Report each line of the rows below that contains the word "Watch" by copying that line in full.

**THE INPUT**
|---|

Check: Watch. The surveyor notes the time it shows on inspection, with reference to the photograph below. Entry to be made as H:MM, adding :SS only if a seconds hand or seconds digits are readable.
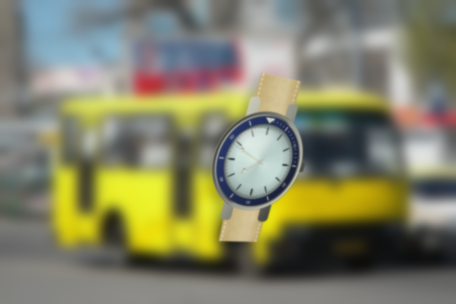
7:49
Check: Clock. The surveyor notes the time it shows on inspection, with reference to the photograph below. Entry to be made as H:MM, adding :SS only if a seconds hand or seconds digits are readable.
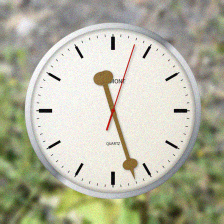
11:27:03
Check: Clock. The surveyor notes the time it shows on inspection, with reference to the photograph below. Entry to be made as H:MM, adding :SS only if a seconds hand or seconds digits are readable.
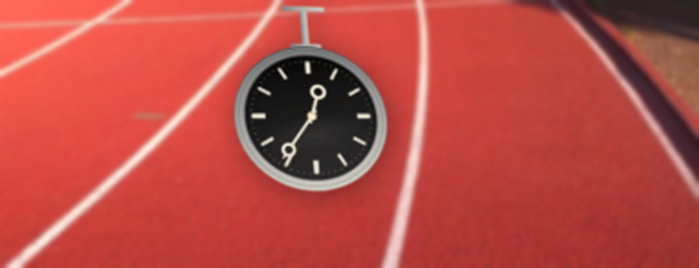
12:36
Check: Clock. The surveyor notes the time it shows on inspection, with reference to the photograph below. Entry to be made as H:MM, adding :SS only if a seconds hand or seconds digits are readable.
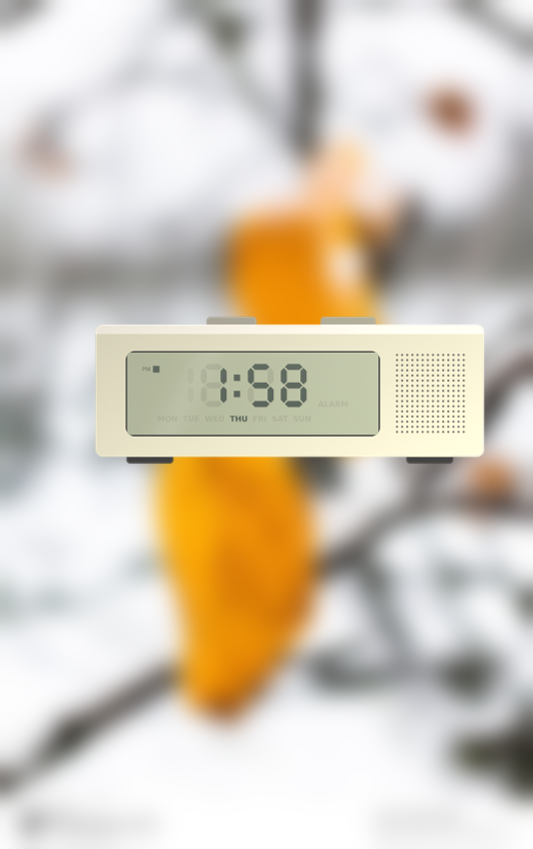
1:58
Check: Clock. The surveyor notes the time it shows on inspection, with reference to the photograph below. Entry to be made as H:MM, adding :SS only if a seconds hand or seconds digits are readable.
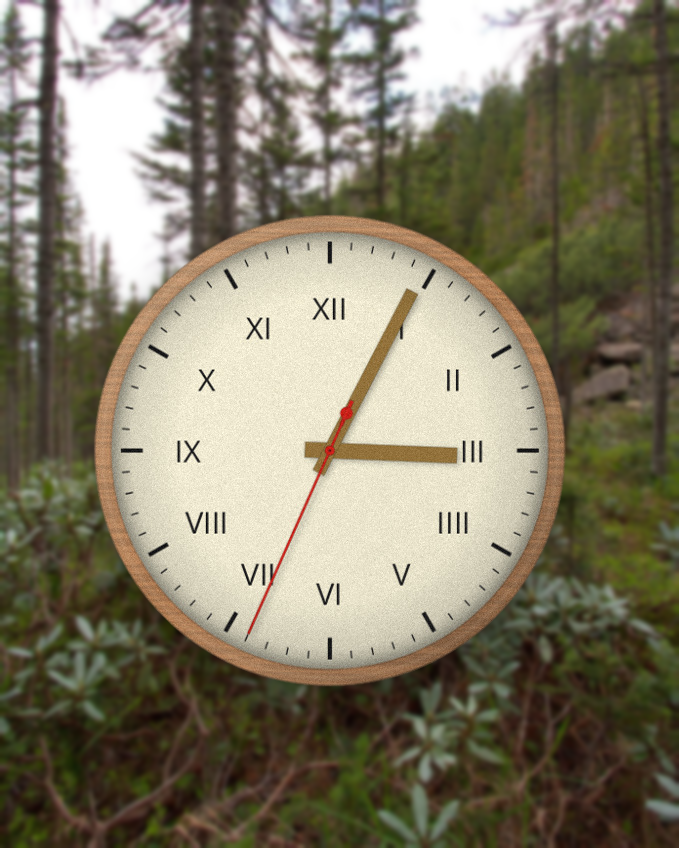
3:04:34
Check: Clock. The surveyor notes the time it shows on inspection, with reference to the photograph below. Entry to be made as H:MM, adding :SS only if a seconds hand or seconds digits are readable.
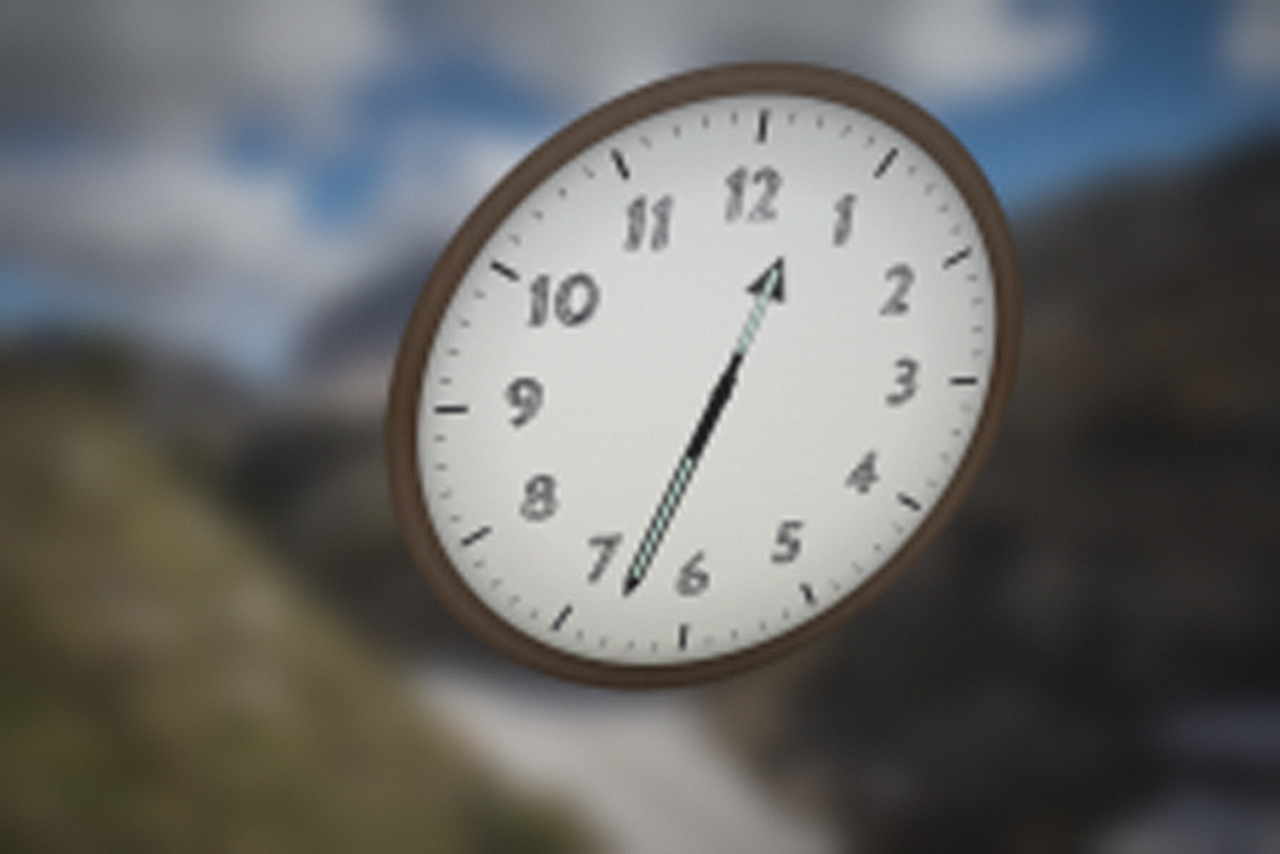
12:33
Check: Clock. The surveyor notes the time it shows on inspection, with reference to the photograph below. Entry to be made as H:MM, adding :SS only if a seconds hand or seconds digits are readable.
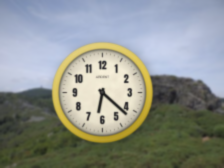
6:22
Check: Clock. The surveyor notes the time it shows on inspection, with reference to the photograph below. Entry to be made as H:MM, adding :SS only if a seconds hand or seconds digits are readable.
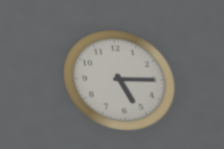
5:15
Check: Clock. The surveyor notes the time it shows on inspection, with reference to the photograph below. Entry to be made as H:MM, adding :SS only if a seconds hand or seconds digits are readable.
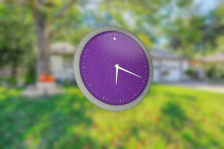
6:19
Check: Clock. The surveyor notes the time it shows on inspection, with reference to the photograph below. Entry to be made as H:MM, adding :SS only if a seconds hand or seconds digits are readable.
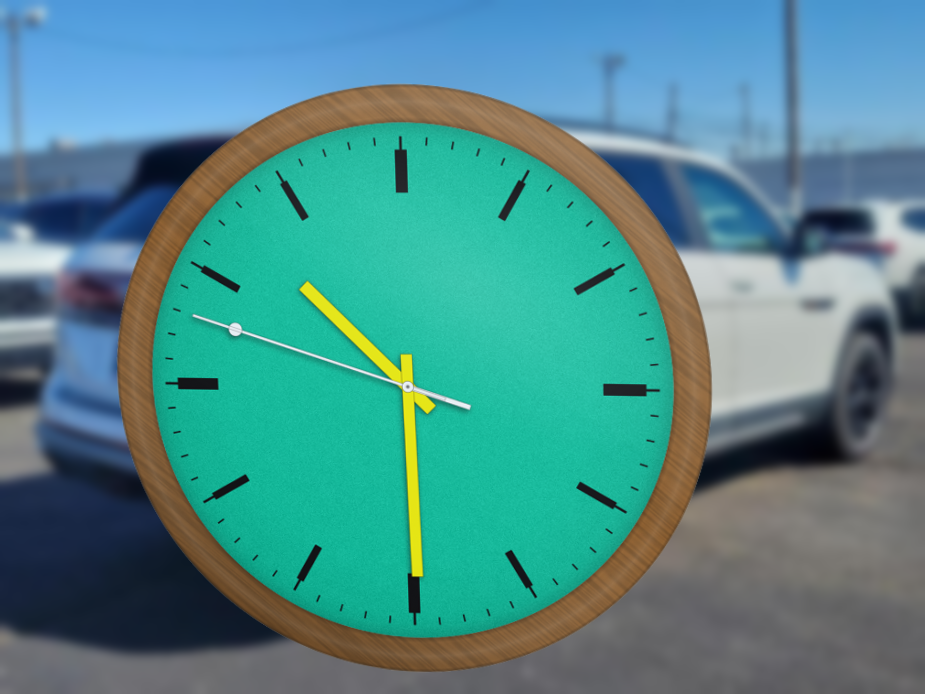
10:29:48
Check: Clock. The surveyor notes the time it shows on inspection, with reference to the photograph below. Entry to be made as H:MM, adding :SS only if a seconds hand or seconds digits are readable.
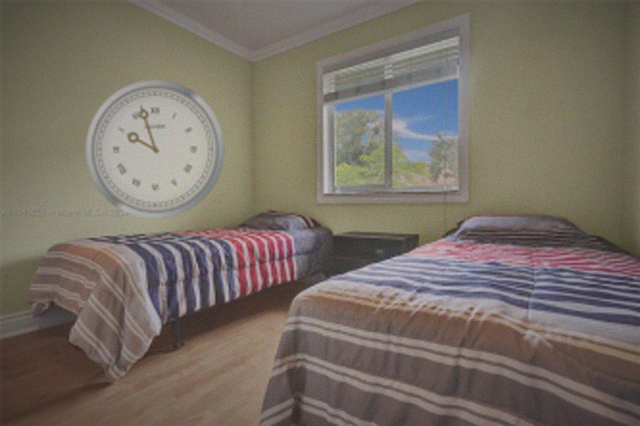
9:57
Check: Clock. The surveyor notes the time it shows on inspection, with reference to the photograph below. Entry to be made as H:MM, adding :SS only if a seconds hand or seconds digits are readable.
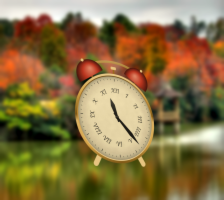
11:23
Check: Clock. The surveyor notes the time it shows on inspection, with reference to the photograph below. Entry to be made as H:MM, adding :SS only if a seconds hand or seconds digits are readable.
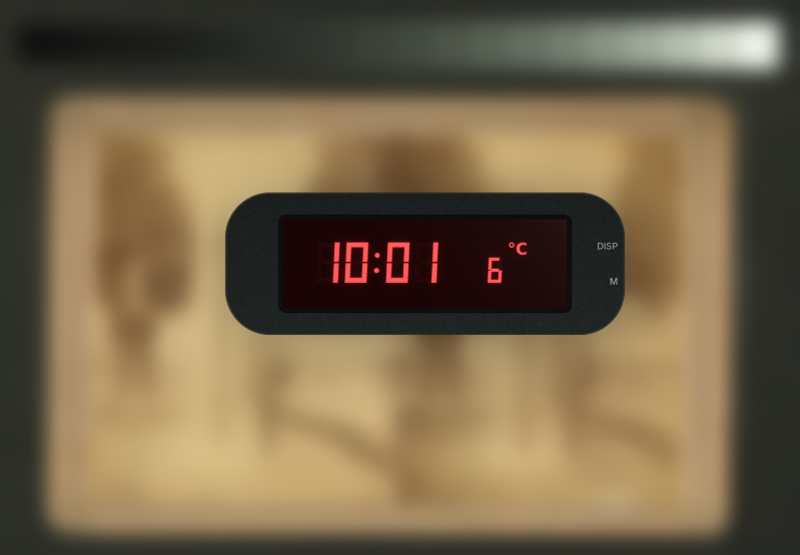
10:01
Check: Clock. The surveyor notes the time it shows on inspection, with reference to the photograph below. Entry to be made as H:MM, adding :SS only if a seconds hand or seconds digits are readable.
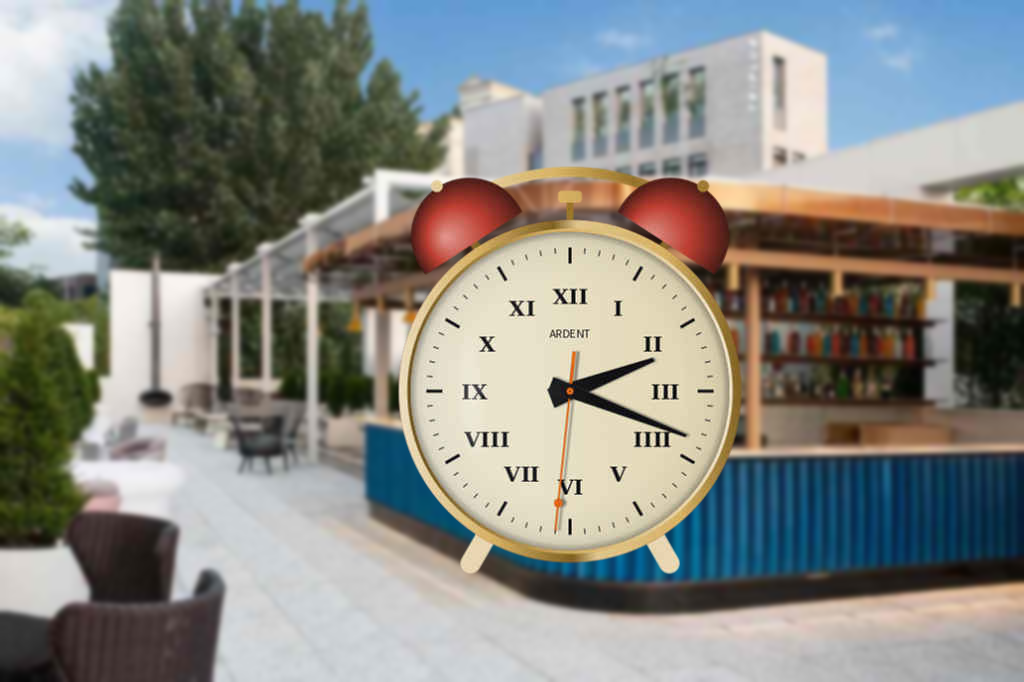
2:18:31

|---|

**TASK RESULT**
Check: Watch. The surveyor notes the time it shows on inspection, with reference to the photograph below. Entry to be made as H:MM, adding :SS only if a seconds hand or seconds digits are readable.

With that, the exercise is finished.